Estas coisas das preferências têm muito que se lhe diga, e se milhares (milhões de pessoas) hão de prometer juras de amor a DOOM como o lugar violentamente demoníaco onde mais foram felizes nos FPS, a minha preferência vai sempre para outro título: Painkiller.
Provavelmente há aqui uma mistura estranha determinda pelo acesso a determinados títulos, onde os óculos da nostalgia nos fazem ainda hoje preferir uns em detrimento de outros, ou talvez a resposta possa ser encontrada pela espectacularidade do armamento que a People Can Fly introduziu no jogo. Desde caçadeiras e outras armas de estacas, lançadores de serras, e uma miríade de estranhos instrumentos para enviar hordas de demónios de volta para o seu local de origem. Ou Massamá.
A realidade é que as décadas vão passando e a influência de DOOM e demais jogos FPS extremamente frenéticos continua a sentir-se um pouco por todo o espectro de lançamento. E Scathe, da Kwalee – empresa que recentemente abriu estúdio em Portugal – é um desses casos.
O problema de tantos jogos que bebem os jorros de sangue de DOOM é que lhes falta, a quase todos, personalidade. Scathe vem cumprir com essa infeliz tradição. Não quero com isto dizer que esperemos de um FPS do género um contexto narrativo, ou algo mais que uma linha que nos explique o que andamos a fazer por corredores pejados de demónios que mais parecem consumidores norte-americanos em manhã de compras na Black Friday, mas o que DOOM faz de bem é deixar que todos os seus elementos mecânicos falem por si e “justifiquem” a sua existência.

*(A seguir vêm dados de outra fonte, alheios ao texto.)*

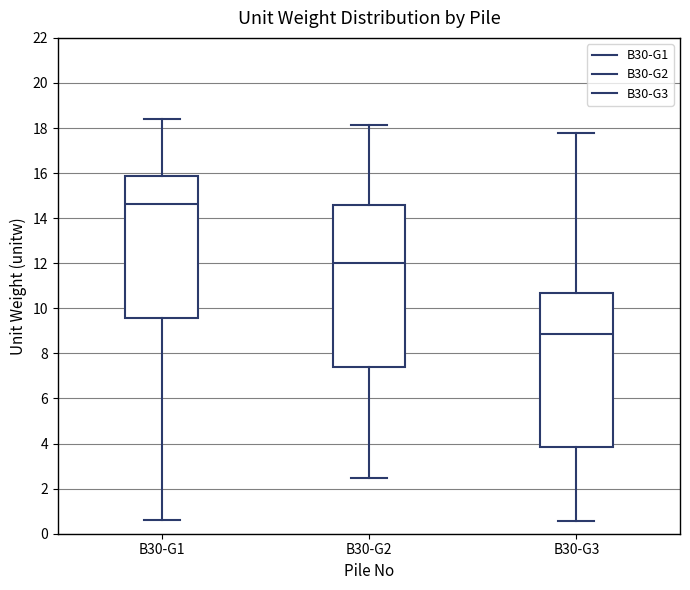

Comparing the boxes themselves (not the whiskers), which one is the tallest?

B30-G2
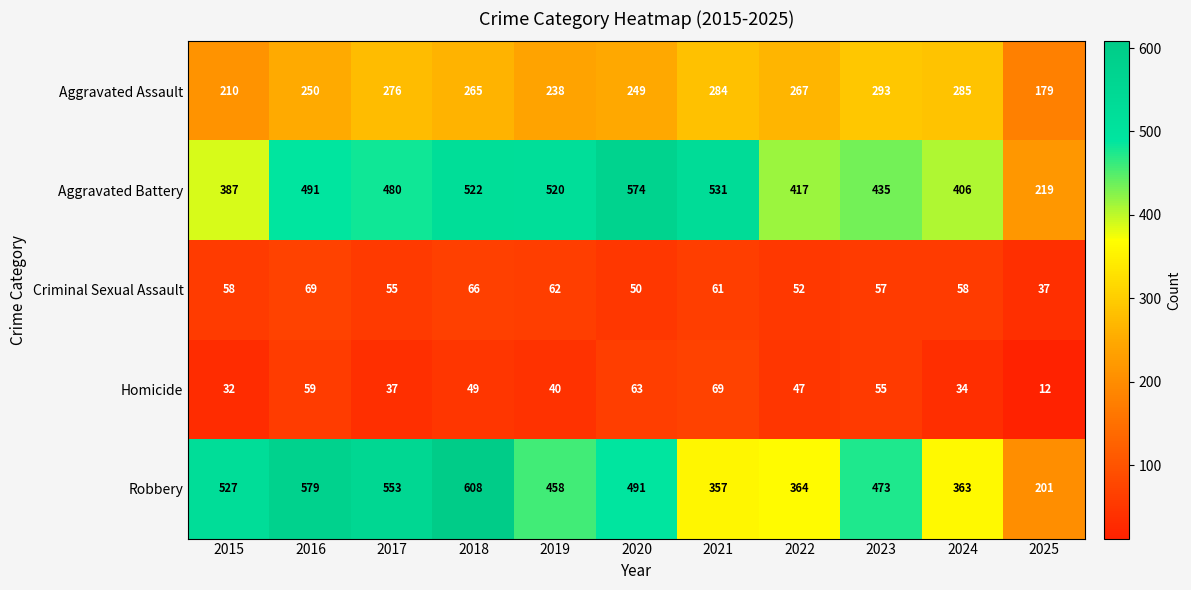

The value of Aggravated Assault at 2022 is 267. True or false?

True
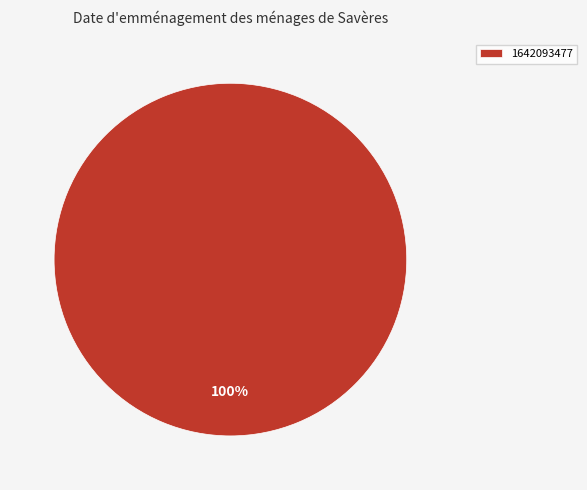

True or false: 1642093477 accounts for 100% of the total.

True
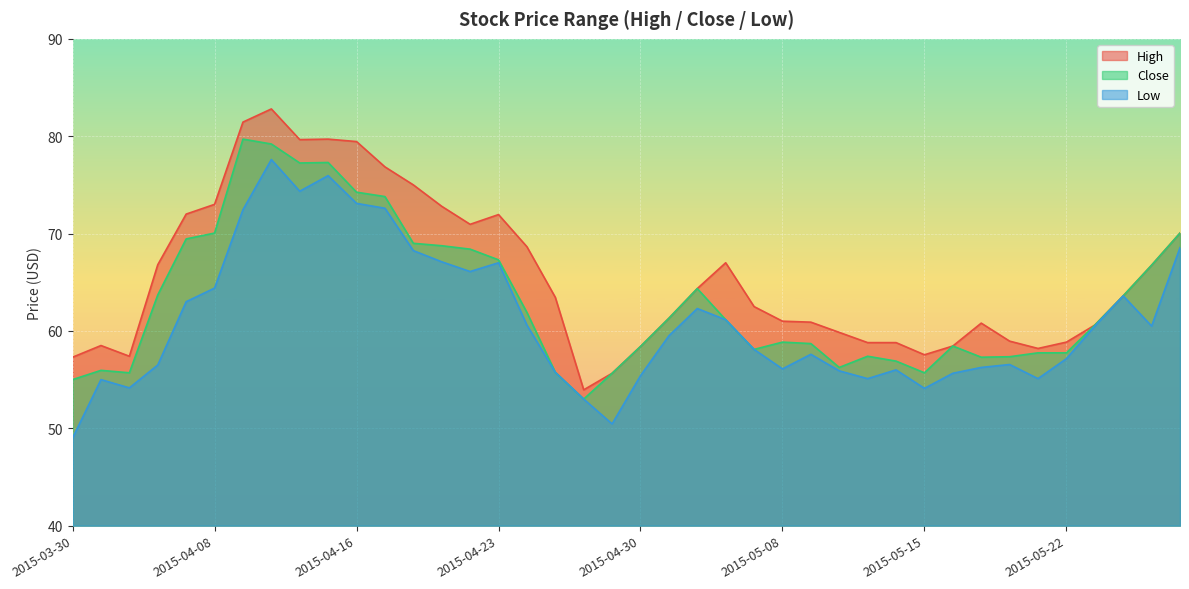

What is the greatest value displayed?

82.8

Sendo sobretudo um bullet hell cruzado com boomer shooter, a dificuldade (e o entretenimento) do jogo são ligeiramente aumentados no modo cooperativo, onde partilhamos os labirintos do jogo com outro jogador. Para obrigar a uma boa coordenação na exploração dos níveis, as vidas são partilhadas por ambos os jogadores, o que pode criar aqueles momentos habituais de tensão.
Scathe é genérico na sua aventura tradicionalista de guerreiro que anda de arma em punho a esventrar demónios. Um jogo do género torna-se memorável pela sua capacidade de ir mais longe, de ser exagerado, de ser over-the-top sobre todos aqueles que foram over-the-top. É isso que DOOM faz a si mesmo, de lançamento em lançamento.
Mas Scathe não. É uma sucessão de corredores onde tudo parece contido, onde existe um certo conservadorismo desinspirado (e desinspirador) na forma como todo o jogo se desenrola. Um teste simples que o tempo provará: em pouco tempo olharemos para vídeos e screenshots de Scathe, e sem contexto não saberemos de que jogo se trata.
A adição de feitiços ao longo do jogo vem apenas contribuir para a sensação genérica de toda a aventura, onde nem as armas têm personalidade suficiente para nos lembrarmos delas.
Num ano em que Metal Hellsinger criou um atenção redobrada pelo género com a sua banda sonora original repleta de grandes nomes do Metal, Scathe vai ficar esquecido a um canto da memória, como apenas mais um boomer shooter que tentou fazer algo diferente mas que lembraremos apenas de forma vaga, como um dos muitos jogos que tentam ser DOOM mas falham redondamente.